Wednesday, August 31, 2011

FreeBSD 8.2 on EeePC 901: Chapter 6

OK, now things are looking an awful lot better and, in retrospect, it really wasn't that difficult.

In my last post, I pointed out that installing the source tree before starting to install xorg and gnome2 seemed to be essential although I don't believe I've come across this advice either in the FreeBSD forums or Handbook.
That's strange, it can't be just something required for the EeePC 901.

In any event, if I were to do this on another 901, the steps I'd take would be:

1. Create a 10.8GB primary partition for FreeBSD.
2. Install FreeBSD (I used 8.2) from a USB-stick (I used 250MB /tmp, 400MB /, 1000MB /var and 9.4GB /usr)
3.Install nano (text editor) from packages (or use vi which I'm just starting to get used to)
4. Add the line "sendmail_enable="NONE"" (without the outer quotes) to /etc/rc.conf to get rid of the My Unqualified Host error on boot
5. Install the ports tree (portsnap fetch extract)
6. Install the source tree from the USB-key
7. Make install /usr/ports/x11/xorg (this took 4.5 hours on my EeePC 901)
8. Make install /usr/ports/x11/gnome2 (this took 36 hours; it stopped just once because "filesystem full". After running "make clean", sufficient space created to continue "make install clean")

With FreeBSD 8.2, ports tree, source tree and xorg installed, the /usr slice contained 1.7GB. This expanded to 4.8GB with the installation of gnome2.

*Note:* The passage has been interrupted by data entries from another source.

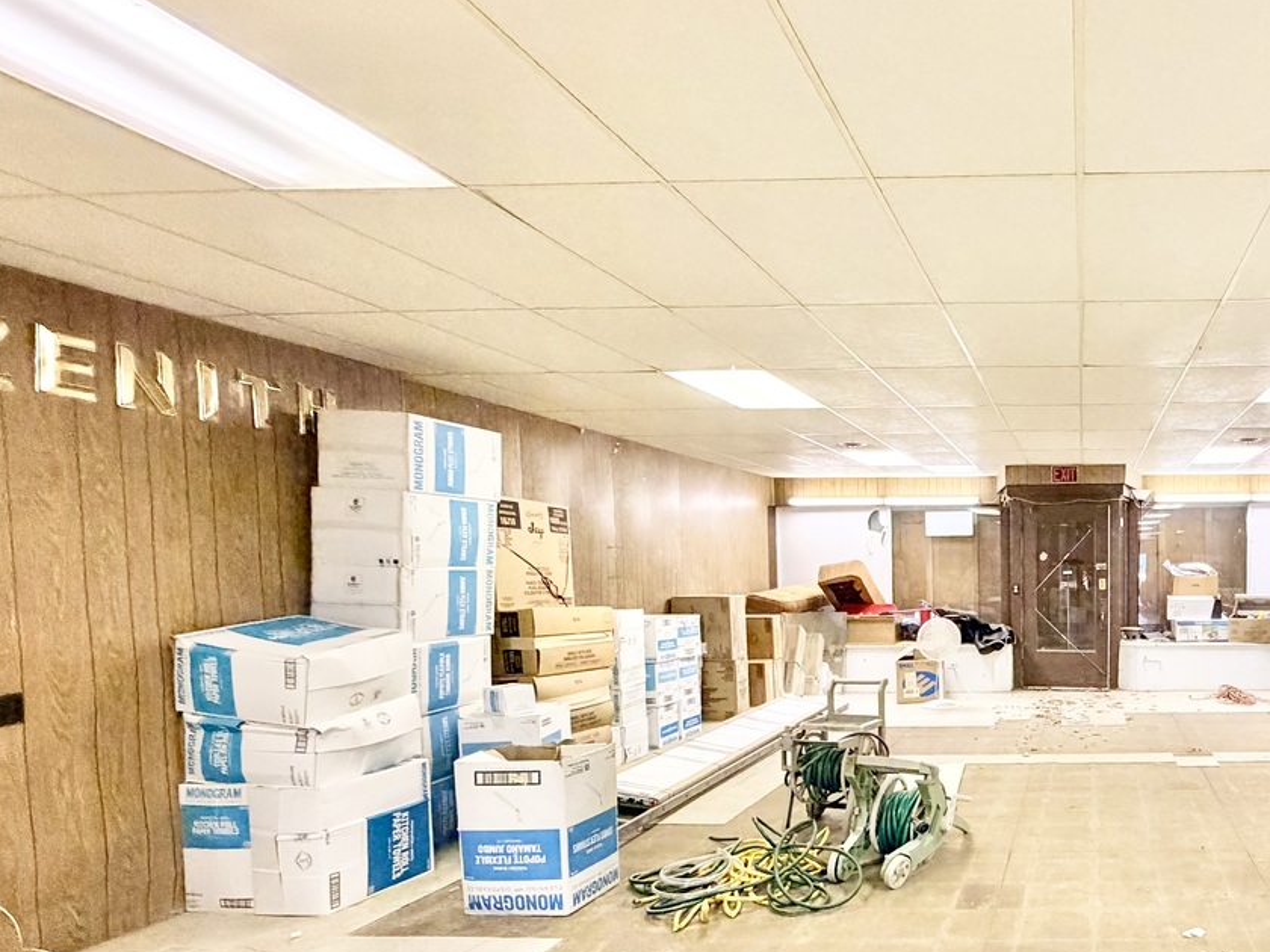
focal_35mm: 24
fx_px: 881
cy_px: 617
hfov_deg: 63.1
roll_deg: +0.4
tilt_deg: -4.2
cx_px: 1076
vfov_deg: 55.9
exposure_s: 1/60
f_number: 2.2
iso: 400
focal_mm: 2.22
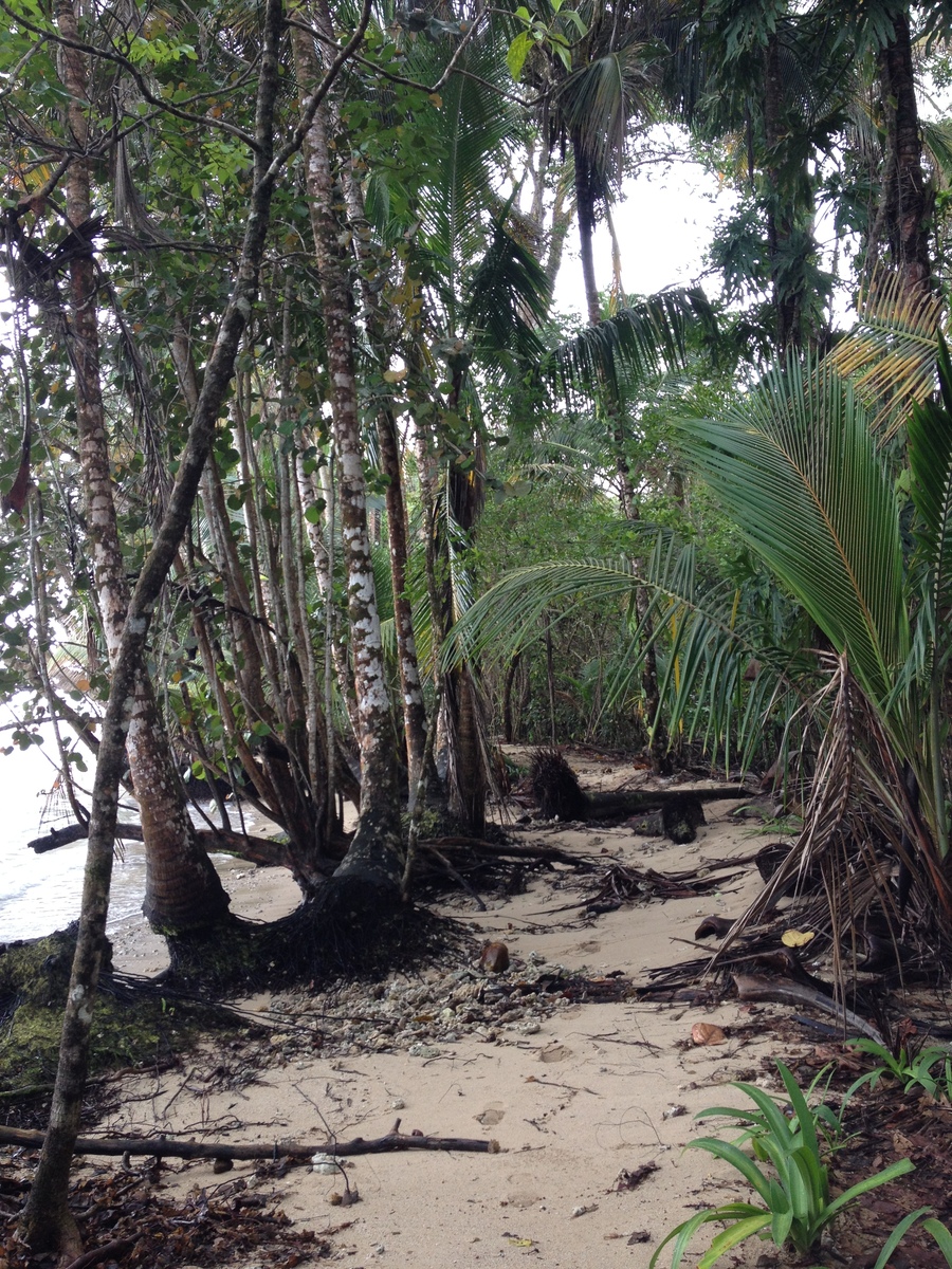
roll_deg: -1.3
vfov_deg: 52.6
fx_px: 1283
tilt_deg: +0.1
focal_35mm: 35
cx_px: 476
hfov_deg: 40.7
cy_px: 634
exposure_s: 1/60
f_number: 2.4
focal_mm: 4.28
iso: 64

While I haven't tried everything yet, all essential things work like mouse, keyboard and touchpad. Wifi doesn't work although there is a "homemade" rt2860 driver source for FreeBSD 8 here although I haven't tried it yet.
Neither have I tried sound or video.

As I did on the Desktop, I installed Cairo-Dock from ports. However, unlike on the Desktop, using metacity compositing did not remove the ugly black bar around the dock. To get the nice transparent OS X type dock, I had to start the app with "cairo-dock -c" which asks for Cairo Dock to be launched without OpenGL.

I also installed Conky and Conkyforecast and it works. But, the stalling problem I have on the Desktop is actually far worse on the netboot.
At first lauch, it launches frozen. After killing and relaunching, it runs (which I can see from the clock) for about 40 seconds and then stops. Nothing strange shows up in the terminal on a terminal launch so this is puzzling and annoying.

I would also say, although have not done any measurements, that FreeBSD seems quite a bit slower on the netbook than on the Desktop. Is this because of the slow SSD's?
In any event, it does work and looks great. Whether I'd want it as my primary OS on this machine is doubtful because of how slow it is.
Nevertheless, it is still highly usable.